- **The task**
Please copy the text from all of the records below character for character, leaving the pictures out of your answer.

- **Material for this exercise**
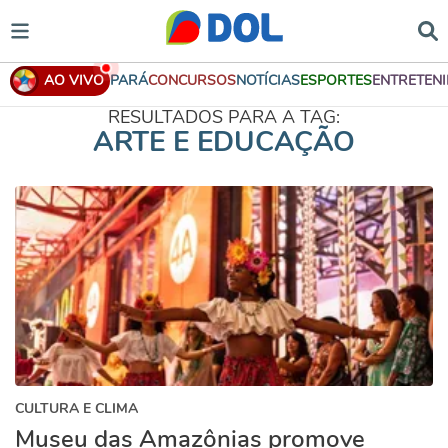
AO VIVO
PARÁ
CONCURSOS
NOTÍCIAS
ESPORTES
ENTRETEN
RESULTADOS PARA A TAG:
ARTE E EDUCAÇÃO
CULTURA E CLIMA
Museu das Amazônias promove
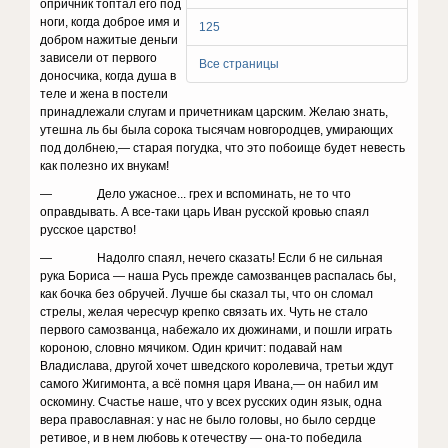
оп­ричник топтал его под
ноги, когда доброе имя и
125
добром нажитые деньги
зависели от первого
Все страницы
доносчика, когда душа в
теле и жена в постели
принадлежали слугам и причетникам царским. Желаю знать,
утешна ль бы была сорока тысячам новгородцев, умирающих
под долбнею,— старая погудка, что это побоище будет невесть
как полезно их внукам!
— Дело ужасное... грех и вспоминать, не то что
оправдывать. А все-таки царь Иван русской кровью спаял
русское царство!
— Надолго спаял, нечего сказать! Если б не сильная
рука Бориса — наша Русь прежде самозванцев распа­лась бы,
как бочка без обручей. Лучше бы сказал ты, что он сломал
стрелы, желая чересчур крепко связать их. Чуть не стало
первого самозванца, набежало их дюжинами, и пошли играть
короною, словно мячиком. Один кричит: подавай нам
Владислава, другой хочет шведского королевича, третьи ждут
самого Жигимонта, а всё помня царя Ивана,— он набил им
оскомину. Счастье наше, что у всех русских один язык, одна
вера православная: у нас не было головы, но было сердце
ретивое, и в нем любовь к отечеству — она-то победила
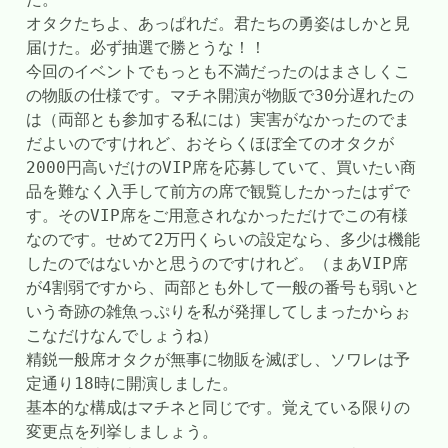
オタクたちよ、あっぱれだ。君たちの勇姿はしかと見
届けた。必ず抽選で勝とうな！！
今回のイベントでもっとも不満だったのはまさしくこ
の物販の仕様です。マチネ開演が物販で30分遅れたの
は（両部とも参加する私には）実害がなかったのでま
だよいのですけれど、おそらくほぼ全てのオタクが
2000円高いだけのVIP席を応募していて、買いたい商
品を難なく入手して前方の席で観覧したかったはずで
す。そのVIP席をご用意されなかっただけでこの有様
なのです。せめて2万円くらいの設定なら、多少は機能
したのではないかと思うのですけれど。（まあVIP席
が4割弱ですから、両部とも外して一般の番号も弱いと
いう奇跡の雑魚っぷりを私が発揮してしまったからぉ
こなだけなんでしょうね）
精鋭一般席オタクが無事に物販を滅ぼし、ソワレは予
定通り18時に開演しました。
基本的な構成はマチネと同じです。覚えている限りの
変更点を列挙しましょう。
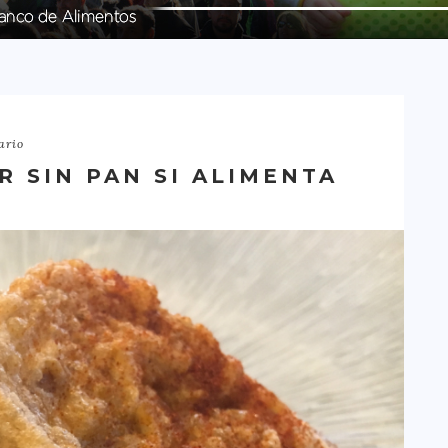
ario
 SIN PAN SI ALIMENTA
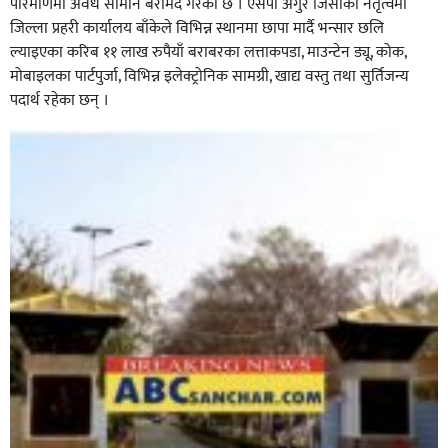
परिमाणमा अवैध सामान बरामद गरेको छ । एसपी अंगुर जिसीको नेतृत्वमा
जिल्ला प्रहरी कार्यालय बाँकेले विभिन्न स्थानमा छापा मार्दै भन्सार छलि
ल्याइएका करिब ११ लाख रुपैयाँ बराबरका लत्ताकपडा, माउन्टेन ड्यू, कोक,
मोबाइलका पार्टपुर्जा, विभिन्न इलेक्ट्रोनिक सामग्री, खाद्य वस्तु तथा सुर्तिजन्य
पदार्थ रहेका छन् ।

- **Exercise solution**
AO VIVO
PARÁ
CONCURSOS
NOTÍCIAS
ESPORTES
ENTRETEN
RESULTADOS PARA A TAG:
ARTE E EDUCAÇÃO
CULTURA E CLIMA
Museu das Amazônias promove
оп­ричник топтал его под
ноги, когда доброе имя и
125
добром нажитые деньги
зависели от первого
Все страницы
доносчика, когда душа в
теле и жена в постели
принадлежали слугам и причетникам царским. Желаю знать,
утешна ль бы была сорока тысячам новгородцев, умирающих
под долбнею,— старая погудка, что это побоище будет невесть
как полезно их внукам!
— Дело ужасное... грех и вспоминать, не то что
оправдывать. А все-таки царь Иван русской кровью спаял
русское царство!
— Надолго спаял, нечего сказать! Если б не сильная
рука Бориса — наша Русь прежде самозванцев распа­лась бы,
как бочка без обручей. Лучше бы сказал ты, что он сломал
стрелы, желая чересчур крепко связать их. Чуть не стало
первого самозванца, набежало их дюжинами, и пошли играть
короною, словно мячиком. Один кричит: подавай нам
Владислава, другой хочет шведского королевича, третьи ждут
самого Жигимонта, а всё помня царя Ивана,— он набил им
оскомину. Счастье наше, что у всех русских один язык, одна
вера православная: у нас не было головы, но было сердце
ретивое, и в нем любовь к отечеству — она-то победила
オタクたちよ、あっぱれだ。君たちの勇姿はしかと見
届けた。必ず抽選で勝とうな！！
今回のイベントでもっとも不満だったのはまさしくこ
の物販の仕様です。マチネ開演が物販で30分遅れたの
は（両部とも参加する私には）実害がなかったのでま
だよいのですけれど、おそらくほぼ全てのオタクが
2000円高いだけのVIP席を応募していて、買いたい商
品を難なく入手して前方の席で観覧したかったはずで
す。そのVIP席をご用意されなかっただけでこの有様
なのです。せめて2万円くらいの設定なら、多少は機能
したのではないかと思うのですけれど。（まあVIP席
が4割弱ですから、両部とも外して一般の番号も弱いと
いう奇跡の雑魚っぷりを私が発揮してしまったからぉ
こなだけなんでしょうね）
精鋭一般席オタクが無事に物販を滅ぼし、ソワレは予
定通り18時に開演しました。
基本的な構成はマチネと同じです。覚えている限りの
変更点を列挙しましょう。
ario
 SIN PAN SI ALIMENTA
परिमाणमा अवैध सामान बरामद गरेको छ । एसपी अंगुर जिसीको नेतृत्वमा
जिल्ला प्रहरी कार्यालय बाँकेले विभिन्न स्थानमा छापा मार्दै भन्सार छलि
ल्याइएका करिब ११ लाख रुपैयाँ बराबरका लत्ताकपडा, माउन्टेन ड्यू, कोक,
मोबाइलका पार्टपुर्जा, विभिन्न इलेक्ट्रोनिक सामग्री, खाद्य वस्तु तथा सुर्तिजन्य
पदार्थ रहेका छन् ।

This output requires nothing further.